Most people associate concentration camps with Nazi Germany. Behind Barbed Wire examines how these notorious World War II camps actually reflected a previous use of the system, a system that began almost a century earlier. In truth, Adolf Hitler had studied the American Indian Reservations as he plotted his regime's attack on European Jews and other minorities. Remarkably, in the years between the reservations and the Nazi camps, the United States, along with several other Western powers, implemented concentration camps throughout the globe, each instance employing more and more barbaric measures with harsher and harsher outcomes. Behind Barbed Wire explains how these nations dubiously justified camp operations by citing military counterinsurgency tactics, containment policies, and simply the ability to prosecute war more easily.

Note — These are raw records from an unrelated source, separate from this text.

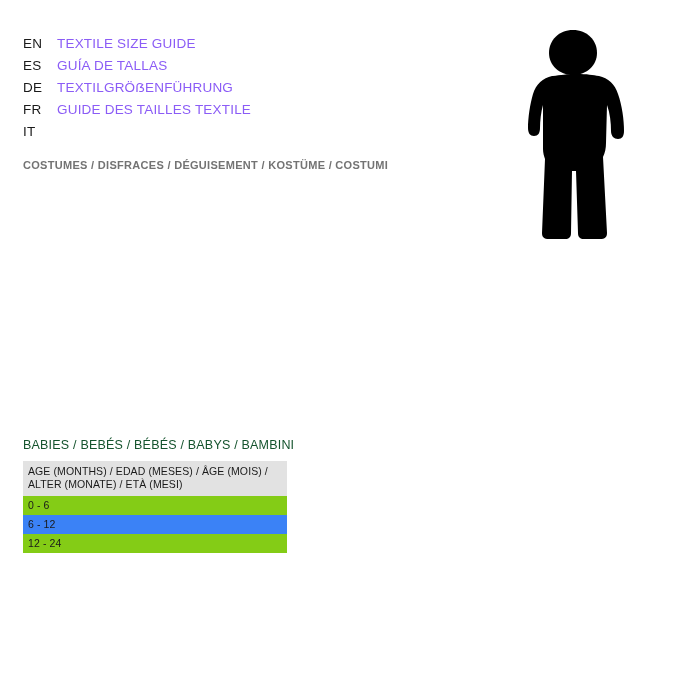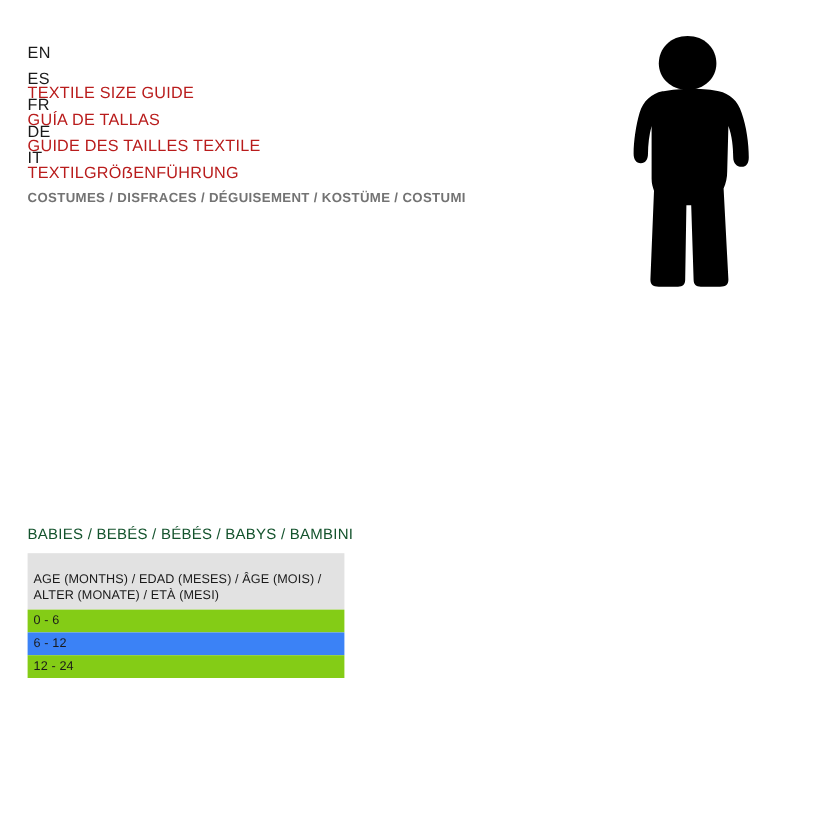--- a/index.html
+++ b/index.html
@@ -27,31 +27,30 @@
     left: 23px;
     top: 33px;
   }
   .lang-row {
     display: flex;
     align-items: baseline;
     height: 22px;
     line-height: 22px;
     font-size: 13.5px;
     letter-spacing: 0.2px;
-    flex-direction: column;
   }
   .lang-code {
     width: 34px;
     flex: 0 0 34px;
     font-size: 13.5px;
     color: #1a1a1a;
   }
   .lang-text {
     font-size: 13.5px;
-    color: #b91c1c;
+    color: #8b5cf6;
     white-space: nowrap;
   }
 
   
   .category-heading {
     position: absolute;
     left: 23px;
     top: 159px;
     font-size: 11px;
     font-weight: bold;
@@ -92,21 +91,21 @@
     border-collapse: collapse;
     width: 264px;
     table-layout: fixed;
   }
   table.size-table th {
     background: #e2e2e2;
     text-align: left;
     font-weight: normal;
     font-size: 10.5px;
     line-height: 13px;
-    padding: 16px 5px 5px 5px;
+    padding: 4px 5px 5px 5px;
     color: #1a1a1a;
     letter-spacing: 0.1px;
   }
   table.size-table td {
     font-size: 10.5px;
     line-height: 13px;
     padding: 3px 5px 3px 5px;
     color: #1a1a1a;
     letter-spacing: 0.1px;
   }
@@ -125,26 +124,26 @@
   <div class="lang-block">
     <div class="lang-row">
       <span class="lang-code">EN</span>
       <span class="lang-text">TEXTILE SIZE GUIDE</span>
     </div>
     <div class="lang-row">
       <span class="lang-code">ES</span>
       <span class="lang-text">GUÍA DE TALLAS</span>
     </div>
     <div class="lang-row">
+      <span class="lang-code">DE</span>
+      <span class="lang-text">TEXTILGRÖẞENFÜHRUNG</span>
+    </div>
+    <div class="lang-row">
       <span class="lang-code">FR</span>
       <span class="lang-text">GUIDE DES TAILLES TEXTILE</span>
-    </div>
-    <div class="lang-row">
-      <span class="lang-code">DE</span>
-      <span class="lang-text">TEXTILGRÖẞENFÜHRUNG</span>
     </div>
     <div class="lang-row">
       <span class="lang-code">IT</span>
     </div>
   </div>
 
   <div class="category-heading">COSTUMES / DISFRACES / DÉGUISEMENT / KOSTÜME / COSTUMI</div>
 
   <div class="silhouette">
     <svg viewBox="0 0 130 225" xmlns="http://www.w3.org/2000/svg" aria-hidden="true">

This brief history addresses the subliminal reasons for relocating hundreds of thousands of civilians, why the system became so prevalent, and how concentration camps existed under the cover of armed conflict. It argues that, most often, camps can be facilitated only under the guise of war. Anyone with an interest in military history, World War II, concentration camps, and the plight of the Jews will discover how all these topics converge into a compelling story of war, bigotry, and military might.
Behind Barbed Wire also sheds light on the concentration camp systems that have been employed since the fall of the Nazi dictatorship. With current geopolitical issues focusing on elitism, xenophobia, deplorables, terrorism, and military necessity, this book offers some understanding about the unintended consequences of policy.